To do
[A] Answer these from the provenance-challenge thread:
(i) At what level does the current system capture provenance?
(ii) Who is working on a design and prototype for a more DB-centric and semantic approach?
(iii) How many relational tables do the main workflows operate on?
[B] Reproduce the stretch of the provenance-challenge thread from "In the current" through "the provenance yet.".

Excerpt to read
***

[provenance-challenge] Re: review of workflows for pc3

Yogesh Simmhan yoges at microsoft.com
Wed Nov 26 13:42:27 GMT 2008


Hi Luc,

In the current system, we work around having to instrument the DB by having individual SQL queries wrapped as C# activities. The activities pass through the input params to the parameterized SQL queries. Provenance is captured at the activity level. We also capture the actual queries and query plans from MSSQL server, but don't integrate it with the provenance yet.

Roger B. is working on a design and prototype for a more DB centric and semantic approach using materialized views and first class provenance operators. His presentation at the recent provenance in workflows workshop at Utah talked about it (http://wiki.esi.ac.uk/ProvenanceInWorkflows).

Best,
--Yogesh


| -----Original Message-----
| From: provenance-challenge-ipaw-info-bounces at ipaw.info
| [mailto:provenance-challenge-ipaw-info-bounces at ipaw.info] On Behalf Of
| Luc Moreau
| Sent: Wednesday, November 26, 2008 4:02 AM
| To: provenance-challenge at ipaw.info; Paul Groth
| Cc: Satya Sahoo
| Subject: [provenance-challenge] Re: review of workflows for pc3
|
| Yogesh,
|
| There is however an interesting technical challenge (probably
| appropriate for a provenance challenge!).
| If we intend to export provenance information into the OPM format, we
| probably need
| to capture this information (in part) inside the database processing
| SQL
| queries.
| Are you already doing this in your system?
|
| This presents us with an opportunity to have contributions from members
| of the database community.
| Who is on this list at this moment? (James? Peter? Val? Jan?  Natalia?)
|
| This will require us to structure the workflow in different "stages"
| where different technologies (including databases)
| are involved.
|
| Can you comment on this?
|
| Cheers,
| Luc
|
| Yogesh Simmhan wrote:
| > Hi Paul,
| >
| > Thanks for your comments. Regarding the ease of portability of the
| Pan-STARRS Load/Merge workflow, all our activities are either SQL
| queries and updates, or file system operations. While our current
| executables are for MSSQL/C#, the SQL activities are simple enough to
| port to any relational DBMS (MySQL, Apache Derby, ...) and programming
| language. The main workflows operate on 3 relational tables with about
| 50 columns.
| >
| > If selected, we can provide Java source code using Derby, in addition
| to the C# version using MSSQL. We'll also provide textual descriptions
| of the activities to enable them to be ported to other DB/languages.

***

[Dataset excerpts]
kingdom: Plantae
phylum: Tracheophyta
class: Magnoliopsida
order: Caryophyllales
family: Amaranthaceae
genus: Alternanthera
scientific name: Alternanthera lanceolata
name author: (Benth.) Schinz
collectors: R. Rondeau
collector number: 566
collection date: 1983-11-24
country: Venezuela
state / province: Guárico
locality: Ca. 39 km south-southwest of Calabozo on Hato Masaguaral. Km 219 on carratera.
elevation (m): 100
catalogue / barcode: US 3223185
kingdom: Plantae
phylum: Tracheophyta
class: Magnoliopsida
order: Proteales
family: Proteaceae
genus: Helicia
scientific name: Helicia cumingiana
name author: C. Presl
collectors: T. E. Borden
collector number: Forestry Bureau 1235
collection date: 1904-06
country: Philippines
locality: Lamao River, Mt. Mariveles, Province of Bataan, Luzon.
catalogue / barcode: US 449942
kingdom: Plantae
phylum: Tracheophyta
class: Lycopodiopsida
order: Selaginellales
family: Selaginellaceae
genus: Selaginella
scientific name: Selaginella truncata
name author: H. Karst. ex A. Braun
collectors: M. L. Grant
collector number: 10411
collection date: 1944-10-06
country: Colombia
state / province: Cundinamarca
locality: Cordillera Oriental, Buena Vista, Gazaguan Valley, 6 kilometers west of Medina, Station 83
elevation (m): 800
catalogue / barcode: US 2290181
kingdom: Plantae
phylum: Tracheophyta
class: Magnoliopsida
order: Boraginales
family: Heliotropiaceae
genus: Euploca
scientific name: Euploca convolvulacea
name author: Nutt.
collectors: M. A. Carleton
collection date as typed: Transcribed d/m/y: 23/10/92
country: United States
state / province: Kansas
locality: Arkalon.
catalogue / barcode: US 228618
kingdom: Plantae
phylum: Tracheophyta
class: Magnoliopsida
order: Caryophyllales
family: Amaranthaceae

***

Outputs for the tasks
[A]
(i) At the activity level.
(ii) Roger B.
(iii) 3 relational tables, with about 50 columns.

[B]
In the current system, we work around having to instrument the DB by having individual SQL queries wrapped as C# activities. The activities pass through the input params to the parameterized SQL queries. Provenance is captured at the activity level. We also capture the actual queries and query plans from MSSQL server, but don't integrate it with the provenance yet.